[[ RECORDED INFORMATION open ]]

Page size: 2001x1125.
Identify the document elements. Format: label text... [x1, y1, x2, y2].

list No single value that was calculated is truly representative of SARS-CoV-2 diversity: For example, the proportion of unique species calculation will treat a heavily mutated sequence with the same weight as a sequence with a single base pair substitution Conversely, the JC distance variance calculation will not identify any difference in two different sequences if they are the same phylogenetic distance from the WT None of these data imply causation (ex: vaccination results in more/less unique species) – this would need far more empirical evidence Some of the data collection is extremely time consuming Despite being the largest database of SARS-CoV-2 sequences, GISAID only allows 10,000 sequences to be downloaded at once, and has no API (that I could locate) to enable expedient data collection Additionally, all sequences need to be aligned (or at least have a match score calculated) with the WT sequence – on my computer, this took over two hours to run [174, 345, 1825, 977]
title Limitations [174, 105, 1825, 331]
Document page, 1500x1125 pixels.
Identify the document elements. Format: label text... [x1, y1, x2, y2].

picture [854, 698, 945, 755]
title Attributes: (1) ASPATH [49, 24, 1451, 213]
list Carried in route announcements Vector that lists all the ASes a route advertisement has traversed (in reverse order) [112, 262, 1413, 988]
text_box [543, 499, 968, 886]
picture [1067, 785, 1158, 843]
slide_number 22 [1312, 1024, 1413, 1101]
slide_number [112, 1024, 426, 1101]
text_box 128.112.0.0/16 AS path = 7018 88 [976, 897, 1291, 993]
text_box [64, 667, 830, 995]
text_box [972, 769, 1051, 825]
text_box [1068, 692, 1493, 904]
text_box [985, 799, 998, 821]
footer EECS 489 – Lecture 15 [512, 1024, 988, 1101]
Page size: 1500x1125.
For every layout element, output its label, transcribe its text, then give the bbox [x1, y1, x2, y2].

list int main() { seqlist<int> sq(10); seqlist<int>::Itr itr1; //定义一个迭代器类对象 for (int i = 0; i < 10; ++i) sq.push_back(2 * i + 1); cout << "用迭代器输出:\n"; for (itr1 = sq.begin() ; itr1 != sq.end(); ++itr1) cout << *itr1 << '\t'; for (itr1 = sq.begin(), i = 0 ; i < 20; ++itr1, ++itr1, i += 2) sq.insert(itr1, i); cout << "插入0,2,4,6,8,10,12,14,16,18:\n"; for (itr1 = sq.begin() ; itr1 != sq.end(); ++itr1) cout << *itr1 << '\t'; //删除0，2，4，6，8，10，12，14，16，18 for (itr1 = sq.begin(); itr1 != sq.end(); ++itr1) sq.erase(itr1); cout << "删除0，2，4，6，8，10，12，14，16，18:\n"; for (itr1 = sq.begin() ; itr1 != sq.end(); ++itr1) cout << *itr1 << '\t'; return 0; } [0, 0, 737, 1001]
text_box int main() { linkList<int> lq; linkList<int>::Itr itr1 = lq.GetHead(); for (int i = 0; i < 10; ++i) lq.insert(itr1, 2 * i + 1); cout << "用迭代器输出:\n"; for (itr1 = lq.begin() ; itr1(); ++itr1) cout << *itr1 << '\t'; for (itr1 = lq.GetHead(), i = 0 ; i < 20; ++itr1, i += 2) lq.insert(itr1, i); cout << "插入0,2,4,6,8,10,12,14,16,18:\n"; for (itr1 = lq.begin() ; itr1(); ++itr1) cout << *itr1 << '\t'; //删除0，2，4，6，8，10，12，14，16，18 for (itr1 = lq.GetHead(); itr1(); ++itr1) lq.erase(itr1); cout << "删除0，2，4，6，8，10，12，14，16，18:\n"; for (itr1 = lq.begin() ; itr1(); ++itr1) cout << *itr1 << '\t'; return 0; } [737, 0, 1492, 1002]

[[ RECORDED INFORMATION closed ]]

WORK ITEM> All that is wanted is a faithful reproduction of the line above with "Document page, 1500x1125 pixels.", the line with "Page size: 1500x1125.", and every line in between.

ANSWER TO THE EXERCISE>
Document page, 1500x1125 pixels.
Identify the document elements. Format: label text... [x1, y1, x2, y2].

picture [854, 698, 945, 755]
title Attributes: (1) ASPATH [49, 24, 1451, 213]
list Carried in route announcements Vector that lists all the ASes a route advertisement has traversed (in reverse order) [112, 262, 1413, 988]
text_box [543, 499, 968, 886]
picture [1067, 785, 1158, 843]
slide_number 22 [1312, 1024, 1413, 1101]
slide_number [112, 1024, 426, 1101]
text_box 128.112.0.0/16 AS path = 7018 88 [976, 897, 1291, 993]
text_box [64, 667, 830, 995]
text_box [972, 769, 1051, 825]
text_box [1068, 692, 1493, 904]
text_box [985, 799, 998, 821]
footer EECS 489 – Lecture 15 [512, 1024, 988, 1101]
Page size: 1500x1125.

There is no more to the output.